SHORT TASK | Rewrite these lines, putting "specimen ID" wherever "catalogue / barcode" appears and leaving everything else as it is.

Extracted records

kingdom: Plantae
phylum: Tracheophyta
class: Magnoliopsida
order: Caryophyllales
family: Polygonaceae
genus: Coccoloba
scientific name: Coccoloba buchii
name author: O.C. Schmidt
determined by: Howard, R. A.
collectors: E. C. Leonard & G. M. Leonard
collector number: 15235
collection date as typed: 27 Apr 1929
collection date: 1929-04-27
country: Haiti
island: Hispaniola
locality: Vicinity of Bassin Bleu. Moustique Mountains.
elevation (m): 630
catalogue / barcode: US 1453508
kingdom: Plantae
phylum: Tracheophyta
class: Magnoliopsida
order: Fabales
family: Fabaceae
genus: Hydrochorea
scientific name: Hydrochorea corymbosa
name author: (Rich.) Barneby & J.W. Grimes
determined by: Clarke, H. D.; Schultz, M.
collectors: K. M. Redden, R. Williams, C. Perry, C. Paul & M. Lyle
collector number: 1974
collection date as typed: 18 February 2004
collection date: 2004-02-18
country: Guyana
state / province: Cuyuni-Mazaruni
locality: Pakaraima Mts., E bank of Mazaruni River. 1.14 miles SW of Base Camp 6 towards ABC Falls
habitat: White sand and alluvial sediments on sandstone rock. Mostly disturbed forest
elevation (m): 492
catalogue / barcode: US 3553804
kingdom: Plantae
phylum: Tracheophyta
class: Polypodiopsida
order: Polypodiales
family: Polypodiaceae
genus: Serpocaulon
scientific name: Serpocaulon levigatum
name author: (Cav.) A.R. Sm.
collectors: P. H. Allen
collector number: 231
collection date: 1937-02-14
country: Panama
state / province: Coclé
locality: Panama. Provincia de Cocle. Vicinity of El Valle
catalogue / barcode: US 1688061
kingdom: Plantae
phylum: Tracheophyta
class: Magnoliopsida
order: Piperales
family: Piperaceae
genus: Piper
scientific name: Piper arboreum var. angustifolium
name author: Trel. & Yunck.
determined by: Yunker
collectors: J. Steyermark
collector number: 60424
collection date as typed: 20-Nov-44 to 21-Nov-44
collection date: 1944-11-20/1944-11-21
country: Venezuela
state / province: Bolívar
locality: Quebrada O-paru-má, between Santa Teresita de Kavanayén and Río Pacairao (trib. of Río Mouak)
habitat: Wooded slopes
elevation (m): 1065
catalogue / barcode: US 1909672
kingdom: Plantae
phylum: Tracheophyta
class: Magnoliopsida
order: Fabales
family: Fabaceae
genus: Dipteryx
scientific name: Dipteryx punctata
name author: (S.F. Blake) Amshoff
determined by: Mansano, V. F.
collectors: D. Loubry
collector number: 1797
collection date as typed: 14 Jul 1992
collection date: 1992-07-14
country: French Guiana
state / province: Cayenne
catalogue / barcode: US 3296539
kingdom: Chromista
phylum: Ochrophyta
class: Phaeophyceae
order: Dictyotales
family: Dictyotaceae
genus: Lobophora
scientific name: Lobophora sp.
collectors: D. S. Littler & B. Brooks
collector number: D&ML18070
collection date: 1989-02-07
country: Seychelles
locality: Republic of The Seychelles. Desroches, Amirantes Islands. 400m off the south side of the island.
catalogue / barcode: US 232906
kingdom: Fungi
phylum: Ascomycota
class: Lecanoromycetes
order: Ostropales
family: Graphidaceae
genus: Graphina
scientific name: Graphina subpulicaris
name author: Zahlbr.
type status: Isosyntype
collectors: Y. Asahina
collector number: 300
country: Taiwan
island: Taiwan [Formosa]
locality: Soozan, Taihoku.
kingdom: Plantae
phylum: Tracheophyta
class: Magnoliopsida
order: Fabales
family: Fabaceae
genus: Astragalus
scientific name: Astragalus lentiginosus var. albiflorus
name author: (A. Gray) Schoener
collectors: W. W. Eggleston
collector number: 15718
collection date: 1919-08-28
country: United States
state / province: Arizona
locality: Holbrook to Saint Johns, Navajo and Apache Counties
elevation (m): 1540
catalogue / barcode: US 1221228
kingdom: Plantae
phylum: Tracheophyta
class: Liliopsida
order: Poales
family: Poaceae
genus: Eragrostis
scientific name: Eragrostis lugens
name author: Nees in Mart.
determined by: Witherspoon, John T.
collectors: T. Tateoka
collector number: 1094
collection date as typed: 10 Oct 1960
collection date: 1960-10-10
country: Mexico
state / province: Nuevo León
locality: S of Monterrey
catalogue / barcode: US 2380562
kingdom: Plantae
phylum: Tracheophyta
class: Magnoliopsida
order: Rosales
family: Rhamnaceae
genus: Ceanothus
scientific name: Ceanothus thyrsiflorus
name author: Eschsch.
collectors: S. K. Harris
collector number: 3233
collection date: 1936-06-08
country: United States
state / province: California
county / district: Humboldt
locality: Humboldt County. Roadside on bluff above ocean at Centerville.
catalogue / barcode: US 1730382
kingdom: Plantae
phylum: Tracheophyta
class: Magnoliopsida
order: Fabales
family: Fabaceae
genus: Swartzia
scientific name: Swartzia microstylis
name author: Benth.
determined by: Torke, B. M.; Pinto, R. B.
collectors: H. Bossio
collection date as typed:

TASK SOLUTION |
kingdom: Plantae
phylum: Tracheophyta
class: Magnoliopsida
order: Caryophyllales
family: Polygonaceae
genus: Coccoloba
scientific name: Coccoloba buchii
name author: O.C. Schmidt
determined by: Howard, R. A.
collectors: E. C. Leonard & G. M. Leonard
collector number: 15235
collection date as typed: 27 Apr 1929
collection date: 1929-04-27
country: Haiti
island: Hispaniola
locality: Vicinity of Bassin Bleu. Moustique Mountains.
elevation (m): 630
specimen ID: US 1453508
kingdom: Plantae
phylum: Tracheophyta
class: Magnoliopsida
order: Fabales
family: Fabaceae
genus: Hydrochorea
scientific name: Hydrochorea corymbosa
name author: (Rich.) Barneby & J.W. Grimes
determined by: Clarke, H. D.; Schultz, M.
collectors: K. M. Redden, R. Williams, C. Perry, C. Paul & M. Lyle
collector number: 1974
collection date as typed: 18 February 2004
collection date: 2004-02-18
country: Guyana
state / province: Cuyuni-Mazaruni
locality: Pakaraima Mts., E bank of Mazaruni River. 1.14 miles SW of Base Camp 6 towards ABC Falls
habitat: White sand and alluvial sediments on sandstone rock. Mostly disturbed forest
elevation (m): 492
specimen ID: US 3553804
kingdom: Plantae
phylum: Tracheophyta
class: Polypodiopsida
order: Polypodiales
family: Polypodiaceae
genus: Serpocaulon
scientific name: Serpocaulon levigatum
name author: (Cav.) A.R. Sm.
collectors: P. H. Allen
collector number: 231
collection date: 1937-02-14
country: Panama
state / province: Coclé
locality: Panama. Provincia de Cocle. Vicinity of El Valle
specimen ID: US 1688061
kingdom: Plantae
phylum: Tracheophyta
class: Magnoliopsida
order: Piperales
family: Piperaceae
genus: Piper
scientific name: Piper arboreum var. angustifolium
name author: Trel. & Yunck.
determined by: Yunker
collectors: J. Steyermark
collector number: 60424
collection date as typed: 20-Nov-44 to 21-Nov-44
collection date: 1944-11-20/1944-11-21
country: Venezuela
state / province: Bolívar
locality: Quebrada O-paru-má, between Santa Teresita de Kavanayén and Río Pacairao (trib. of Río Mouak)
habitat: Wooded slopes
elevation (m): 1065
specimen ID: US 1909672
kingdom: Plantae
phylum: Tracheophyta
class: Magnoliopsida
order: Fabales
family: Fabaceae
genus: Dipteryx
scientific name: Dipteryx punctata
name author: (S.F. Blake) Amshoff
determined by: Mansano, V. F.
collectors: D. Loubry
collector number: 1797
collection date as typed: 14 Jul 1992
collection date: 1992-07-14
country: French Guiana
state / province: Cayenne
specimen ID: US 3296539
kingdom: Chromista
phylum: Ochrophyta
class: Phaeophyceae
order: Dictyotales
family: Dictyotaceae
genus: Lobophora
scientific name: Lobophora sp.
collectors: D. S. Littler & B. Brooks
collector number: D&ML18070
collection date: 1989-02-07
country: Seychelles
locality: Republic of The Seychelles. Desroches, Amirantes Islands. 400m off the south side of the island.
specimen ID: US 232906
kingdom: Fungi
phylum: Ascomycota
class: Lecanoromycetes
order: Ostropales
family: Graphidaceae
genus: Graphina
scientific name: Graphina subpulicaris
name author: Zahlbr.
type status: Isosyntype
collectors: Y. Asahina
collector number: 300
country: Taiwan
island: Taiwan [Formosa]
locality: Soozan, Taihoku.
kingdom: Plantae
phylum: Tracheophyta
class: Magnoliopsida
order: Fabales
family: Fabaceae
genus: Astragalus
scientific name: Astragalus lentiginosus var. albiflorus
name author: (A. Gray) Schoener
collectors: W. W. Eggleston
collector number: 15718
collection date: 1919-08-28
country: United States
state / province: Arizona
locality: Holbrook to Saint Johns, Navajo and Apache Counties
elevation (m): 1540
specimen ID: US 1221228
kingdom: Plantae
phylum: Tracheophyta
class: Liliopsida
order: Poales
family: Poaceae
genus: Eragrostis
scientific name: Eragrostis lugens
name author: Nees in Mart.
determined by: Witherspoon, John T.
collectors: T. Tateoka
collector number: 1094
collection date as typed: 10 Oct 1960
collection date: 1960-10-10
country: Mexico
state / province: Nuevo León
locality: S of Monterrey
specimen ID: US 2380562
kingdom: Plantae
phylum: Tracheophyta
class: Magnoliopsida
order: Rosales
family: Rhamnaceae
genus: Ceanothus
scientific name: Ceanothus thyrsiflorus
name author: Eschsch.
collectors: S. K. Harris
collector number: 3233
collection date: 1936-06-08
country: United States
state / province: California
county / district: Humboldt
locality: Humboldt County. Roadside on bluff above ocean at Centerville.
specimen ID: US 1730382
kingdom: Plantae
phylum: Tracheophyta
class: Magnoliopsida
order: Fabales
family: Fabaceae
genus: Swartzia
scientific name: Swartzia microstylis
name author: Benth.
determined by: Torke, B. M.; Pinto, R. B.
collectors: H. Bossio
collection date as typed:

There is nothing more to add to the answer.